When Howard is separated from Curtin and Dobbs, Dobbs decides that he and Curtin should split Howard’s share.  When Curtin refuses, Dobbs realizes that he can keep all the gold if he kills Curtin.  In the film’s most harrowing sequence, Dobbs and Curtin play a days-long game of chicken in which the first man to fall asleep will be killed by the other.

The Bogart from Casablanca is unrecognizable here; Dobbs is dirty, a thick beard that only grows as the months go by.  He looks old, haggard, and you can see the crazy in his eyes.

Dobbs believes he has killed Curtin (he’s wrong; Curtin is merely wounded) and has all the gold to himself.  But he still has to get it out of the mountains, and the effort of moving all the gold is too much for him. 

Exhausted and nearly dead of thirst, he stumbles into a small river.  As he washes his face and drinks, he sees the silhouette of a man with a gold sombrero in the water.

It is the bandit he nearly killed, and just as Dobbs killed Curtin for gold, the bandit kills Dobbs for his shoes, burros, and furs.

Treasure of the Sierra Madre.  The end of the line for  Dobbs (Bogart).  With Alfonso Bedoya.
The end of the line for Dobbs (Bogart).
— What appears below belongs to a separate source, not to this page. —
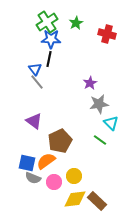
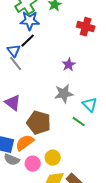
red cross: (107, 34) -> (86, 27), moved
black line: (49, 59) -> (28, 41), turned 35
gray star: (99, 104) -> (64, 94), moved
brown pentagon: (60, 141) -> (39, 123), turned -30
With Alfonso Bedoya

Curtin and Howard search for Dobbs and their gold in a wicked sandstorm.  When they finally find Dobbs, they realize that their gold is blowing all around them in the storm.  The bandits mistook it for sand (believing Dobbs was going to use it to inflate the weight of his furs when selling them) and dumped the bags onto the ground.

All their toil and sweat, blowing in the wind.

But unlike Dobbs, at least they got out with their lives.

In the final moments, they laugh maniacally at the cruel cosmic joke the universe has played on them.

Huston filmed outside Mexico City, one of the first Hollywood films shot on location.  Huston liked adventure, travel, and most of all liked being far enough away from the studio heads that they couldn’t meddle with his picture.

Betty Bogart came along for the entirety of the months-long shoot, along with Huston’s new young wife Evelyn Keyes.  Huston had never liked Bogart’s wife Mayo—he thought she was a scold and she’d interrupted the filming of Falcon with her antics.

So what did Huston think of his friend’s new young wife?

“[Bogart’s life was] improved by Betty’s presence.  Oh, boy, was she good for him!  Open and hearty and direct.  With humor—and a kind of bravura quality.  Insulting and tropical.  I just loved her from the word go.”1

John Huston in Treasure of the Sierra Madre
John Huston makes a brief appearance in the film

The Treasure of the Sierra Madre was a triumph for Bogart and the younger and elder Huston.  It was not a huge box office success—it was considered too grim at the time, with no women, and no love story—but it has grown in stature over the years and is now considered a classic.  It’s number 38 on the American Film Institute’s List of 100 Greatest American films.

The Hustons picked up three Academy Awards for the film—John won for both screenwriting and direction, and Walter won for Best Supporting Actor.

For Bogart and Huston, it was only the beginning of their legendary collaboration.

Treasure of the Sierra Madre Verdict - Give It A Shot

Notes

  1. Sperber, A.M. and Eric Lax.  Bogart.  1997.

Sources

  • Sperber, A.M. and Eric Lax.  Bogart.  1997.
  • Meyers, Jeffrey.  John Huston:  Courage and Art.  2011.